(Dataset records)
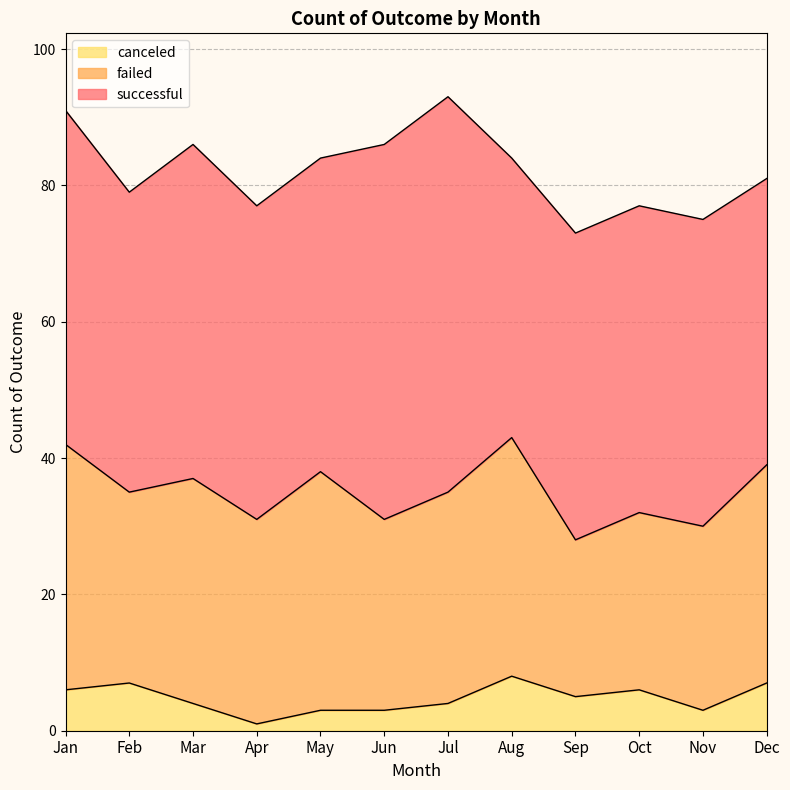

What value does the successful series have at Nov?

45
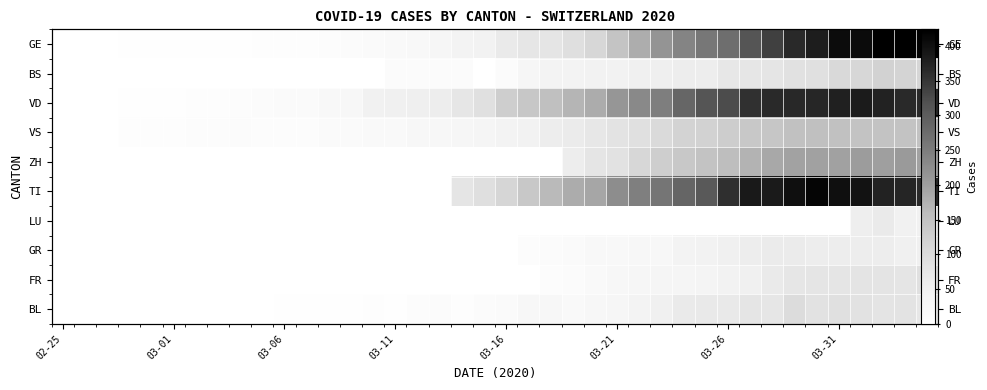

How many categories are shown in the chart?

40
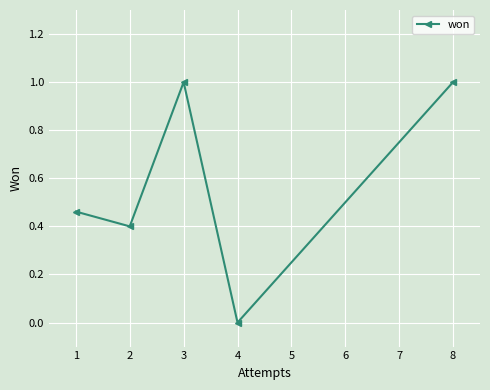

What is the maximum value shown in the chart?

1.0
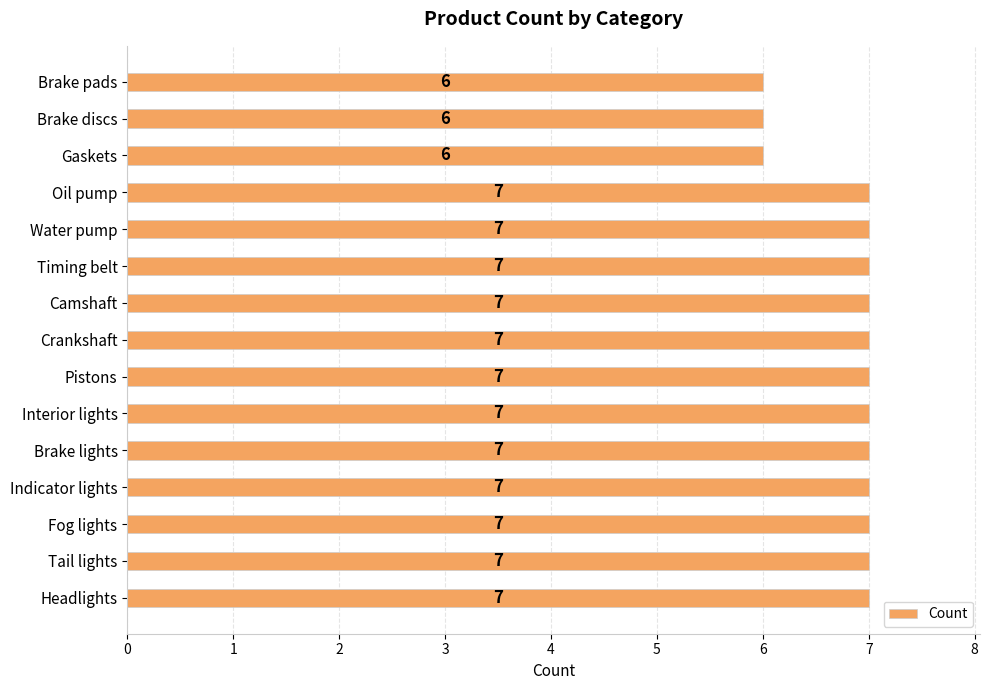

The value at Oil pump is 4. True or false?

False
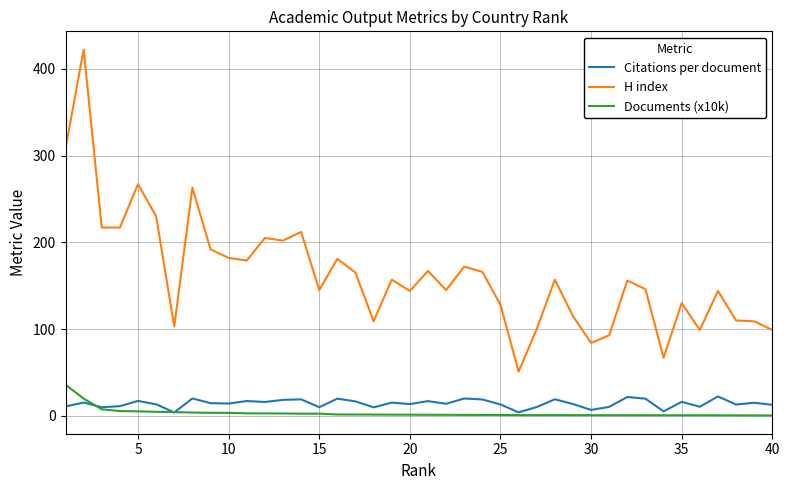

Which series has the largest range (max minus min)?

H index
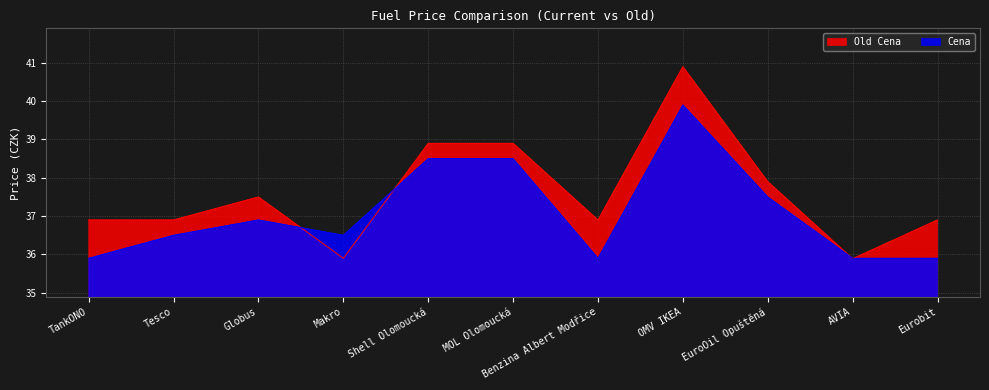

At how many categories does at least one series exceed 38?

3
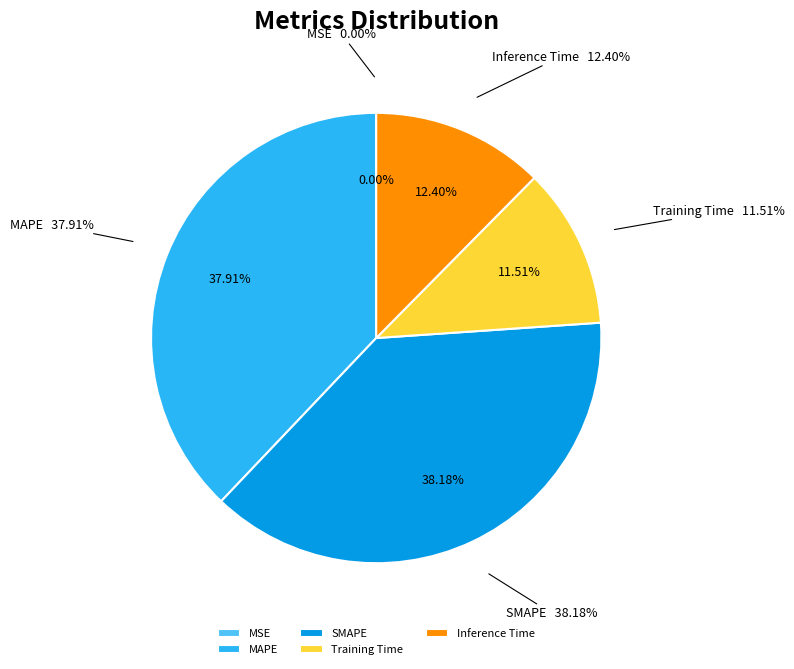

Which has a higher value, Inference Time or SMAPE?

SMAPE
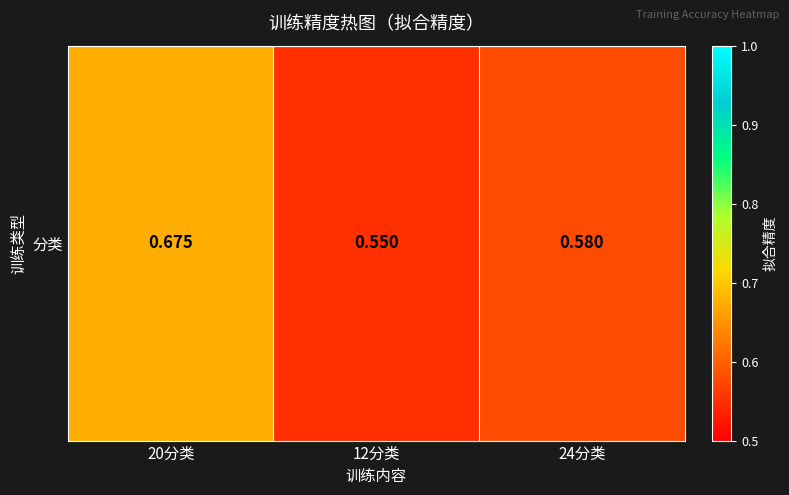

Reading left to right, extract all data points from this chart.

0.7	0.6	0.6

• AIM OF THE EXERCISE:
Put every line of the items above into a JSON list of strings, one string per line, with blank lines omitted. Leave the pictures out.

• COMPLETED EXERCISE:
[
  "What value does the successful series have at Nov?",
  "45",
  "How many categories are shown in the chart?",
  "40",
  "What is the maximum value shown in the chart?",
  "1.0",
  "The value at Oil pump is 4. True or false?",
  "False",
  "Which series has the largest range (max minus min)?",
  "H index",
  "At how many categories does at least one series exceed 38?",
  "3",
  "Which has a higher value, Inference Time or SMAPE?",
  "SMAPE",
  "Reading left to right, extract all data points from this chart.",
  "0.7\t0.6\t0.6"
]